• Reading text
⁂

Setting Bones From Matrix

If you are a new Irrlicht Engine user, and have a newbie-question, this is the forum for you. You may also post general programming questions here.
kklouzal
Posts: 343
Joined: Sun Mar 28, 2010 8:14 pm
Location: USA - Arizona

Re: Setting Bones From Matrix

Post by kklouzal »

Thank you devsh that article explained things very well. OZZ Animation provides the bind pose, unfortunately the matrices are in a different format than those given when doing an animation. I raised an issue on their github page to figure out how to intermingle the two.

In the meantime I figured I would drop OZZ and go 100% Irrlicht:

Code: Select all

class irrSkinningCallback : public irr::video::IShaderConstantSetCallBack
{
public:
    irr::u32 MaxBones = 70;
    irr::scene::ISkinnedMesh* Mesh;
    irr::f32* Uniforms = new irr::f32[MaxBones * 16];
    irr::f32* Uniforms_Scratch = Uniforms;
    irr::core::matrix4 BoneTranslation;
    bool Update = true;
 
    irrSkinningCallback() : BoneTranslation(irr::core::matrix4::EM4CONST_NOTHING) {}
    ~irrSkinningCallback()
    {
        delete[] Uniforms;
    }
 
    void SetupNode(irr::video::IVideoDriver* driver, irr::scene::IAnimatedMeshSceneNode* Node)

⁂

• Task list
1: Return the passage of the Irrlicht forum post that begins at the words "Post by kklouzal" and stops after "intermingle the two.", copied word for word.
2: According to the Irrlicht forum post, what does OZZ Animation provide?
3: Extend the Irrlicht forum post from the point where it stops, continuing its code after the last line shown.

⁂

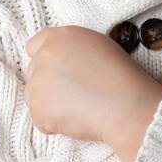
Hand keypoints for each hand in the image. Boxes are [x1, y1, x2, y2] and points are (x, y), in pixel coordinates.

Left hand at [24, 25, 161, 154]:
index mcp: (61, 37)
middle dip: (49, 84)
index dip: (46, 61)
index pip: (34, 45)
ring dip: (51, 105)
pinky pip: (40, 120)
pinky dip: (54, 124)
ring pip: (35, 96)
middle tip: (75, 95)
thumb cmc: (121, 78)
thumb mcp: (98, 46)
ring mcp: (38, 81)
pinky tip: (77, 119)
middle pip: (34, 72)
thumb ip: (72, 49)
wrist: (126, 106)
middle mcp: (45, 55)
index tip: (57, 73)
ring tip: (79, 108)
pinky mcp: (38, 107)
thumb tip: (63, 63)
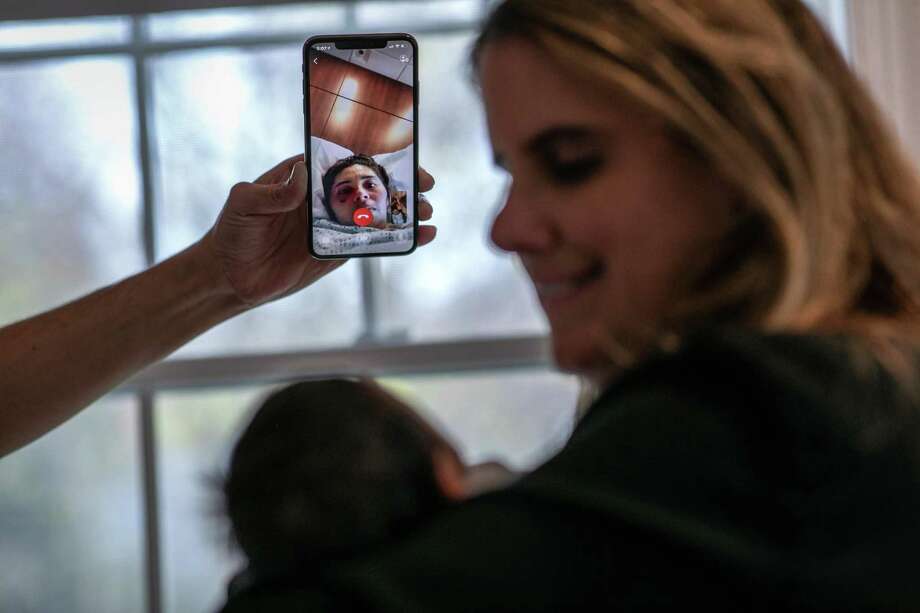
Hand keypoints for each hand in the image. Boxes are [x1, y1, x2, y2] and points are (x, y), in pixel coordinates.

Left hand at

⁂

• Results by task
1:
Post by kklouzal »

Thank you devsh that article explained things very well. OZZ Animation provides the bind pose, unfortunately the matrices are in a different format than those given when doing an animation. I raised an issue on their github page to figure out how to intermingle the two.

2: The bind pose.

3:
    {
        Mesh = (irr::scene::ISkinnedMesh*)Node->getMesh();
        MaxBones = Mesh->getAllJoints().size();
        Mesh->setHardwareMappingHint(irr::scene::EHM_STATIC, irr::scene::EBT_VERTEX_AND_INDEX);
        Mesh->setHardwareSkinning(true);
        irr::video::IGPUProgrammingServices* gpu = driver->getGPUProgrammingServices();
 
        irr::io::path VertPath = "skinning.vert";
        irr::io::path FragPath = "";
        irr::s32 mtlSkinningShader = gpu->addHighLevelShaderMaterialFromFiles(
            VertPath, "main", irr::video::EVST_VS_4_1,
            FragPath, "main", irr::video::EPST_PS_4_1,
            this, irr::video::EMT_SOLID, 0, irr::video::EGSL_DEFAULT);
 
        Node->setMaterialType((irr::video::E_MATERIAL_TYPE)mtlSkinningShader);
    }
 
    void OnSetConstants(irr::video::IMaterialRendererServices* services, irr::s32 userData)
    {
        if (Update) {
            Update = false;
        }
        else {
            Update = true;
            return;
        }
        Uniforms_Scratch = Uniforms;
 
        for (irr::u32 Bone = 0; Bone < MaxBones; ++Bone)
        {
            BoneTranslation.setbyproduct(
                Mesh->getAllJoints()[Bone]->GlobalAnimatedMatrix,
                Mesh->getAllJoints()[Bone]->GlobalInversedMatrix);
 
            for (irr::u8 Float = 0; Float < 16; ++Float) {
                *Uniforms_Scratch++ = BoneTranslation[Float];
            }
        }
        
        services->setVertexShaderConstant("bones[0]", Uniforms, MaxBones * 16);
    }
};
 
class irrAnimator
{
    irr::scene::ISceneManager* smgr;
    irr::scene::IAnimatedMeshSceneNode* Node;
 
    //  Shader Callback
    irrSkinningCallback* callback;
 
public:
    irr::scene::IAnimatedMeshSceneNode* GetNode() { return Node; }
 
    irrAnimator(irr::video::IVideoDriver* driver, irr::scene::ISceneManager* SceneManager) : smgr(SceneManager)
    {
        callback = new irrSkinningCallback;
        Node = smgr->addAnimatedMeshSceneNode(smgr->getMesh("dwarf.x"));
        Node->setMaterialFlag(irr::video::EMF_LIGHTING, false);
        callback->SetupNode(driver, Node);  //  Apply Skinning Shader
 
        //  Hacky way to set vertex weights
        irr::scene::ISkinnedMesh* SkinnedMesh = (irr::scene::ISkinnedMesh*)Node->getMesh();
 
        for (irr::u32 Buffer = 0; Buffer < SkinnedMesh->getMeshBuffers().size(); ++Buffer)
        {
            for (irr::u32 Vert = 0; Vert < SkinnedMesh->getMeshBuffers()[Buffer]->getVertexCount(); ++Vert)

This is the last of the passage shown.